Revati Upadhya said...

aj: lobster theory never goes out of fashion. you dont know anything. and you continue to ignore.

biriya: yeah da. the drunkestestestEST iv EVER been was around you!

Arjun Kartha said...

My dear girl! I vividly remember what the 'contract' is :)

Maybe I'll tell you about it someday. Haha, the day we're getting drunk at each other's wedding sounds like a good bet!

Vivek Chugh said...

Why am I 4th on the list? Don you guys wonder how those numbers got allotted? How do u spell alloted by the way? I mean im not saying that I should be 3rd or anything but why not 5th or 6th or anything? Why only 4th? I like Seven and one.

utts said...

It's when things like this are said, that you really what your friends mean to you and what you mean to them=)
I lowe you ma,manys and muches.

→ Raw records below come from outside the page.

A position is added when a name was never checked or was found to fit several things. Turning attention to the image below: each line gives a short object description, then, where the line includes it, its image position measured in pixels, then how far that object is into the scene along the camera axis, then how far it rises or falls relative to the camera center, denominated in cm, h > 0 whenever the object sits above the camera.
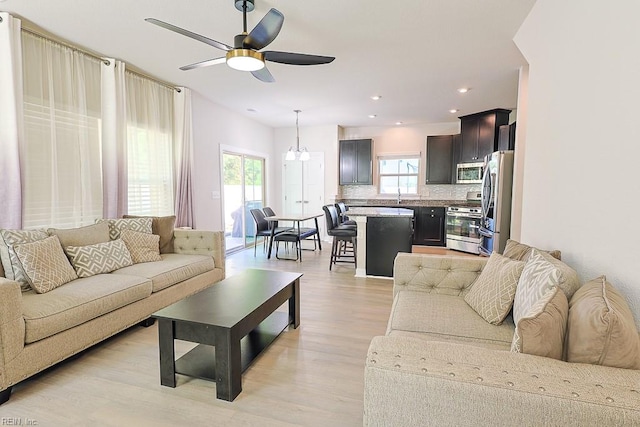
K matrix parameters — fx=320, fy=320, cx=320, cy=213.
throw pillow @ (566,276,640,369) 98 -44
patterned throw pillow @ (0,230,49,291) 224 -48
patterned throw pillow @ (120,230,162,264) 313 -54
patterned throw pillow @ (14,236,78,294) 222 -53
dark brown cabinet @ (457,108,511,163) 569 +115
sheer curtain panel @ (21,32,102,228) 287 +53
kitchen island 415 -60
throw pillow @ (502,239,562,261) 185 -36
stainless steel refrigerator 382 -5
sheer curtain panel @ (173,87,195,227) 453 +52
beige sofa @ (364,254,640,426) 83 -53
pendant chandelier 587 +69
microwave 611 +42
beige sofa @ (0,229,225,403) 178 -83
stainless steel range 504 -58
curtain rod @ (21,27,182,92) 286 +142
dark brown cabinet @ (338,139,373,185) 717 +72
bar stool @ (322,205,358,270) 473 -58
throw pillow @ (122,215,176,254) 356 -43
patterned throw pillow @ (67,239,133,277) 260 -57
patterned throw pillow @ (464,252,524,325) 171 -54
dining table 527 -49
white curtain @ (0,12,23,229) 260 +58
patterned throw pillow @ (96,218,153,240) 317 -35
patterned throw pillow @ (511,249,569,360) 107 -44
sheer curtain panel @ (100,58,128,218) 350 +67
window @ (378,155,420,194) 727 +46
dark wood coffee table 182 -82
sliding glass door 603 -6
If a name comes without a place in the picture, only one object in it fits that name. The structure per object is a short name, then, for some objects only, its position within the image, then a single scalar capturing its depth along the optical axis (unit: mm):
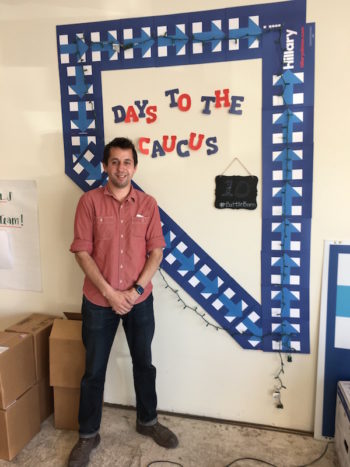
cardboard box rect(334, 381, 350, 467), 1667
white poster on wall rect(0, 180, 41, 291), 2199
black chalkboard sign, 1896
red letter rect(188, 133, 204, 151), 1917
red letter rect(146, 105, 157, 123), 1946
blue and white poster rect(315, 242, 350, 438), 1865
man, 1762
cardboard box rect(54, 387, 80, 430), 2039
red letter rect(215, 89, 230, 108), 1858
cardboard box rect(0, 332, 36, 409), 1841
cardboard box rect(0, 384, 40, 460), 1842
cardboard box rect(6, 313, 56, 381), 2049
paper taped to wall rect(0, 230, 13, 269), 2266
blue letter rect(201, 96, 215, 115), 1877
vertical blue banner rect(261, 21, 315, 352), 1771
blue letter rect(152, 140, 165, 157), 1971
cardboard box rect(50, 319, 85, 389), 1979
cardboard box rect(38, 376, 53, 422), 2102
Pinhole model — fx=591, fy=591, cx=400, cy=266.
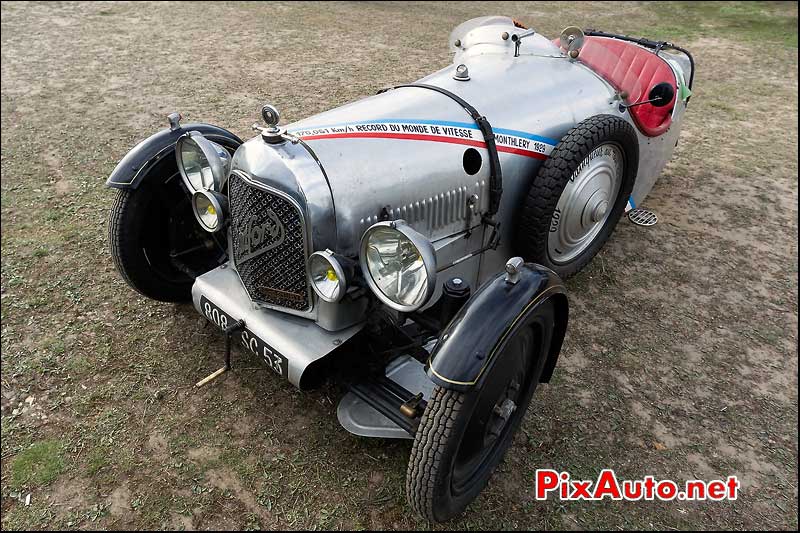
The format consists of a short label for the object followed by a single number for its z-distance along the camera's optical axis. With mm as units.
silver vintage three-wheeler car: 2412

I'm glad we did the full circle=)
sniff sniff(happy tears ok!)

akshay said...

if i ignored my comment wouldn't be the first. there wouldn't be a comment. lobsters come and go, it's evident now.

Revati Upadhya said...

akshay: shut up and call me when you feel like it

akshay said...

as much as you like to see me.

:p

Anonymous said...

hahahah.. :) :)

Ambika said...

cool list!
:D

Vivek Chugh said...

I'm still waiting for you to reply...why 4th?

Revati Upadhya said...

because youre 4th important. dummass.

utts said...

Was just reading thru this, 2 points to be made.

1. You DID keep VC for life !

2. Did Kartha get drunj at your wedding?

3. I want hot vada from Adigas.

Revati Upadhya said...

HAHAHA yeah.. i didnt think of it that way!

vc is in life for good now..whether he likes it or no.. i believe ak did get drunk at my shaadi.. and just you kame-oon for bangalore trip i say!